5 ways to produce video content at a safe social distance.

With the COVID-19 pandemic leading to business closures and stay-at-home orders, it feels as though life has come to a screeching halt—but your marketing efforts don’t have to. Content development can happen while maintaining safety and health guidelines.

A canceled or postponed shoot is an opportunity to think about communicating in a different way. For example, a talking-head testimonial may become an animated infographic. We’re challenging each other to consider how ideas can be represented differently. Here are five ways you can produce video content at a safe social distance.

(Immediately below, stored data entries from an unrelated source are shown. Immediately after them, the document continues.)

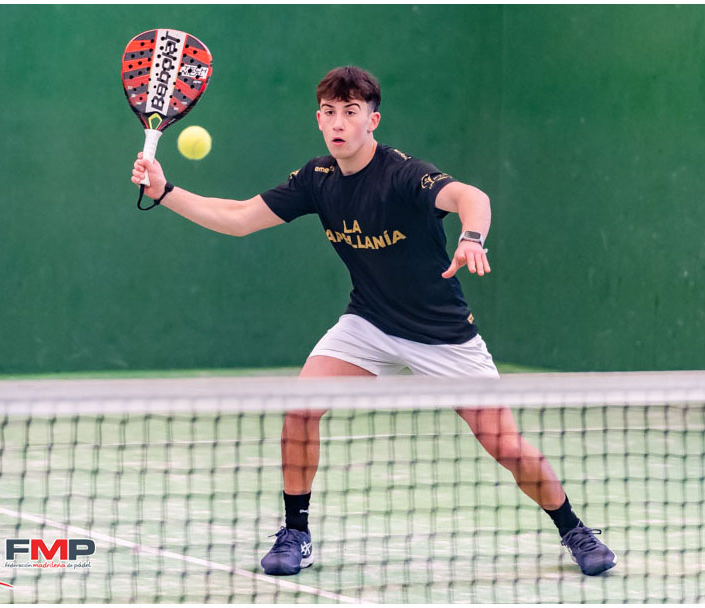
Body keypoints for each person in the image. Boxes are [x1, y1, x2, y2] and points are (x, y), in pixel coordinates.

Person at [130, 66, 616, 577]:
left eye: (351, 112)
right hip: (370, 323)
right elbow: (239, 218)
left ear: (373, 120)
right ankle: (296, 532)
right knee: (300, 408)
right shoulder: (317, 179)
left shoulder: (403, 174)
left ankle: (574, 530)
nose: (339, 122)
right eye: (330, 112)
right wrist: (164, 192)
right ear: (319, 119)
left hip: (443, 334)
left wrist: (471, 236)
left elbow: (471, 196)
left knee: (506, 446)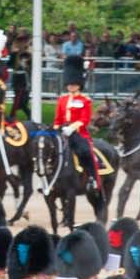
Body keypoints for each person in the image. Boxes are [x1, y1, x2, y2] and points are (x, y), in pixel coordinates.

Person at [53, 57, 97, 186]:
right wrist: (57, 128)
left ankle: (91, 178)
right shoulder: (62, 99)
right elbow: (58, 118)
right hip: (61, 131)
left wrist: (72, 128)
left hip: (79, 133)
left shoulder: (85, 100)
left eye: (74, 83)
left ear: (79, 84)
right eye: (69, 83)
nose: (71, 86)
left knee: (86, 152)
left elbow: (85, 119)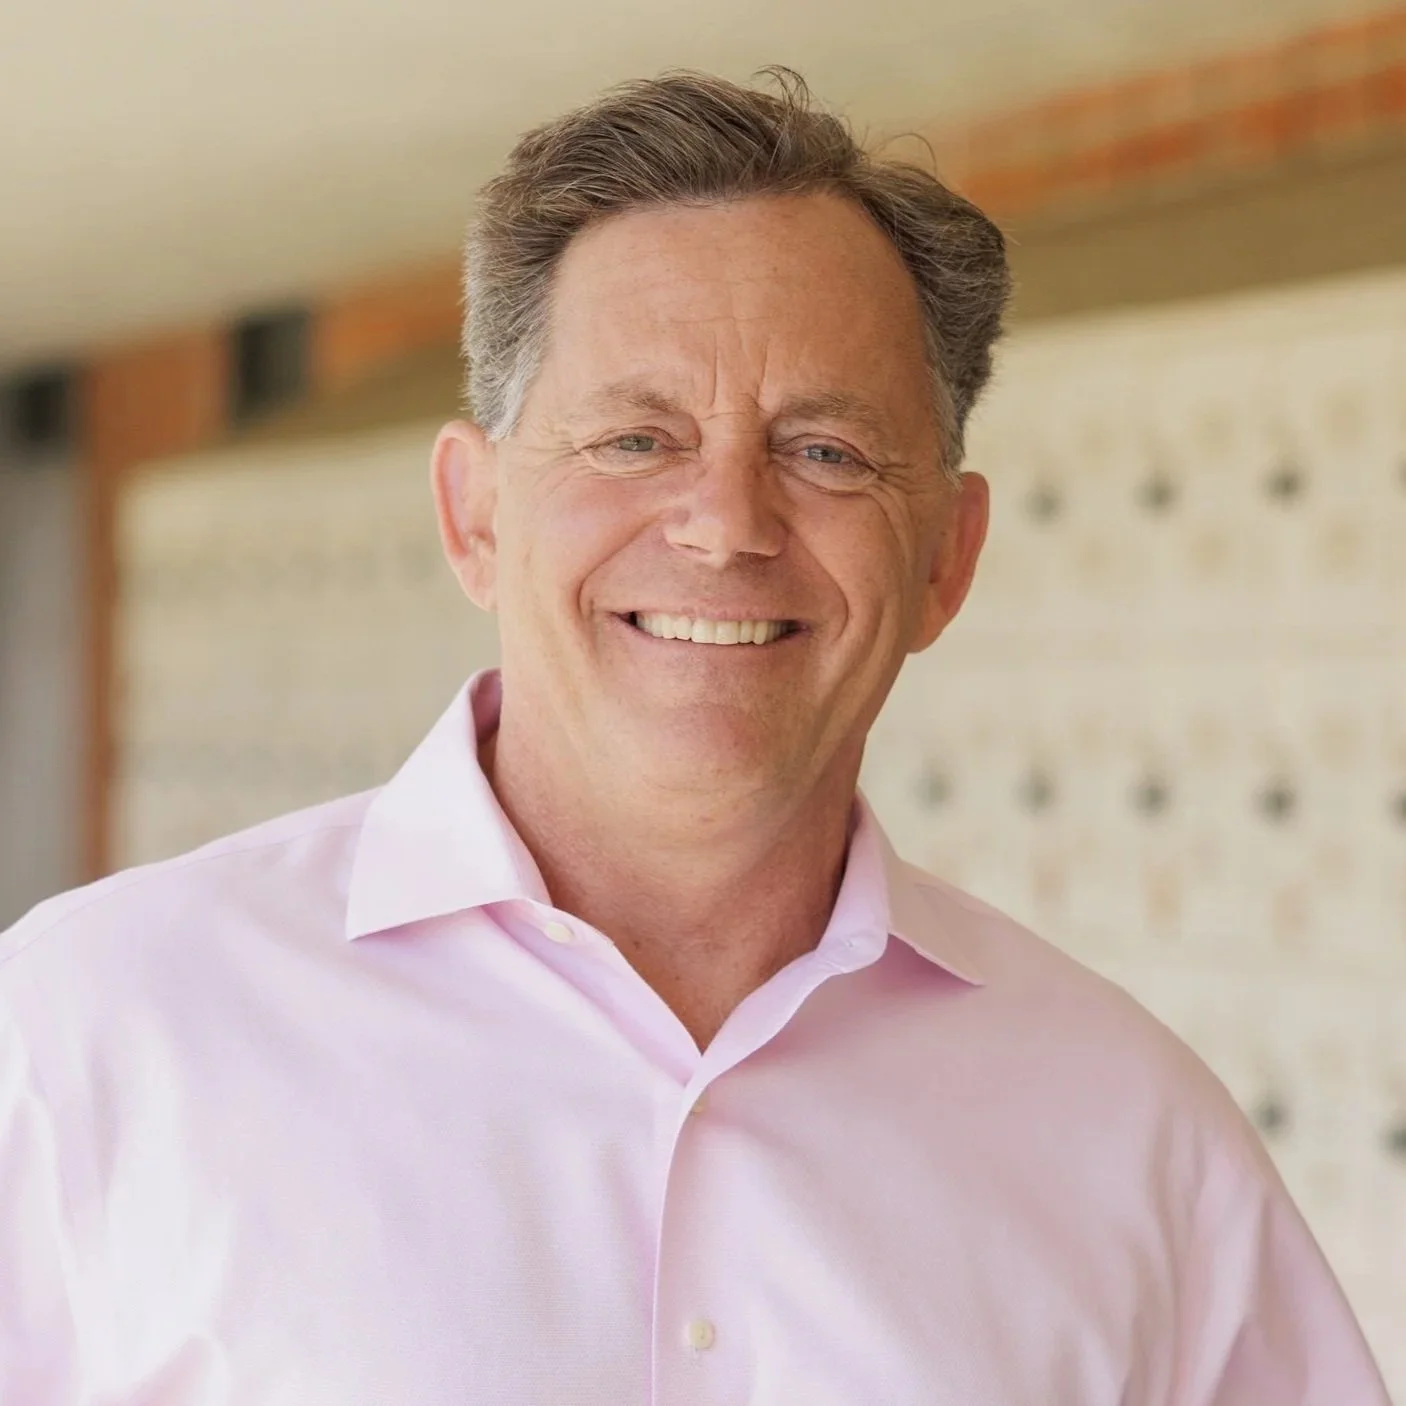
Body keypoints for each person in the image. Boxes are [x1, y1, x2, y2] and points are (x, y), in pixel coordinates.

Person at [0, 68, 1390, 1406]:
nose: (727, 524)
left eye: (825, 451)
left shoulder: (1137, 1138)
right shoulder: (89, 1030)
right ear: (476, 516)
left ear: (946, 561)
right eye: (633, 440)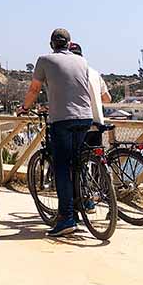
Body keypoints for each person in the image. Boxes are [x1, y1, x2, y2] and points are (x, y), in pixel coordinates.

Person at [21, 28, 93, 237]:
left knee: (62, 167)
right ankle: (84, 202)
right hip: (85, 117)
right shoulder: (82, 61)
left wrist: (24, 108)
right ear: (70, 44)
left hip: (62, 119)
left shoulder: (44, 60)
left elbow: (34, 90)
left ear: (52, 44)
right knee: (78, 163)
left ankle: (67, 218)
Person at [69, 42, 112, 146]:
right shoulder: (95, 73)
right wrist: (94, 98)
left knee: (74, 158)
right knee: (95, 158)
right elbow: (107, 99)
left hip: (80, 124)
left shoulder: (70, 74)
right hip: (97, 123)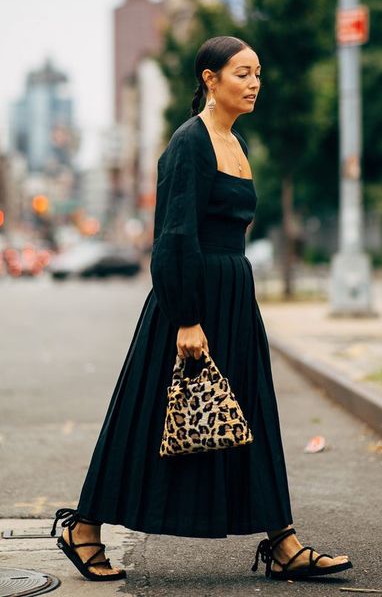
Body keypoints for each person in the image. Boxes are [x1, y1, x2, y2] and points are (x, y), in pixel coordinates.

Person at [50, 35, 353, 582]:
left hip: (235, 296)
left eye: (258, 72)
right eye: (242, 73)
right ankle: (83, 527)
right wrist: (186, 317)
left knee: (252, 411)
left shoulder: (237, 144)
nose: (255, 82)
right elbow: (173, 236)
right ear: (210, 80)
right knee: (147, 417)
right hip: (190, 301)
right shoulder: (189, 143)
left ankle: (283, 543)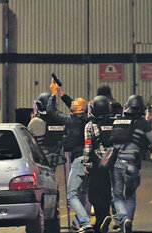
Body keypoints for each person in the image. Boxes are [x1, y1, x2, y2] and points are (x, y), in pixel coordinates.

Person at [46, 80, 92, 233]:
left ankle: (85, 222)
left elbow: (51, 111)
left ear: (79, 108)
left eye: (75, 102)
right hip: (90, 161)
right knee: (83, 192)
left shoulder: (70, 120)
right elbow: (73, 105)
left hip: (79, 161)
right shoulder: (88, 119)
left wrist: (53, 94)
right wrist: (61, 94)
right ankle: (77, 222)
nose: (72, 102)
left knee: (72, 194)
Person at [110, 95, 152, 233]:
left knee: (117, 196)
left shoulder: (118, 121)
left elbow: (110, 141)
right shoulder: (143, 124)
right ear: (142, 109)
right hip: (132, 165)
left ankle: (123, 219)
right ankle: (128, 222)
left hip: (117, 164)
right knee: (130, 196)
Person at [83, 95, 115, 233]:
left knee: (93, 195)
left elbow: (88, 147)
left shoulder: (90, 125)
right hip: (111, 162)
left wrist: (86, 163)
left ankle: (104, 215)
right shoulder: (114, 122)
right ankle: (101, 223)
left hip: (97, 163)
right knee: (106, 194)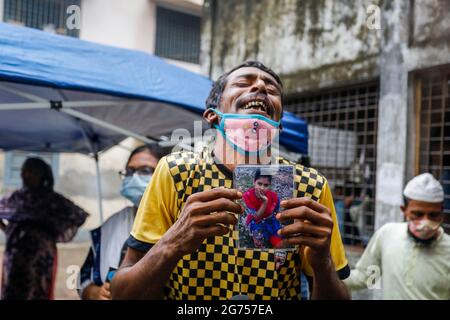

Edit footage from the archives 

If you have archived footage from previous projects, now is the time to restore it. Footage left on the cutting room floor from a different project may enhance a story you are trying to tell now. 

We’ve pulled interview transcripts from projects to support our clients’ digital storytelling as well. Those pull quotes are ready-made for your next blog!

Repurpose existing content

Consider reviewing the content you’ve already created. Does today’s reality give past content new meaning? If fewer than 10% of followers see your posts organically, shine a light on your existing content through a fresh lens.

Create new motion graphics videos

Animated explainer videos can be developed to demonstrate your concept and are well-positioned to describe concepts that otherwise are impossible to illustrate or for the viewer to see. Lean on motion graphics to tell your story differently. Right now we’re launching an explainer video for a client to show how their product works for consumers from coast to coast. 

Film it yourself

When social distancing requires you (or your clients or biggest fans) to shoot the video, just set up your selfie stick or a stack of books and hit record for instant homemade content. 

Recently, we had a client who needed to make an announcement to their international audience. First, we developed a filming guide to help set some standards. Then, through a series of talking heads that were filmed by each individual and shared with our team, we were able to develop supporting graphics and deliver four videos for their online event.

Preproduction planning 

At the very least, you can use this time to prepare for the future. There will be a day when face-to-face filming is safe again, and planning ahead means you’ll be ready to jump into your next video project right away. 

Content outlines, scripts, location scouts and talent auditions can all happen while maintaining distancing guidelines, so using this time to lay the groundwork for your next project makes good sense. Waiting until you’re back in the office and “ready” means you’re actually two to three weeks behind.

We know you are balancing a lot in very uncertain times. As you work hard to ensure your voice is heard when it’s appropriate for your brand, know that there are things you can do while staying safe and healthy. Flexibility, creativity, and teamwork can go a long way.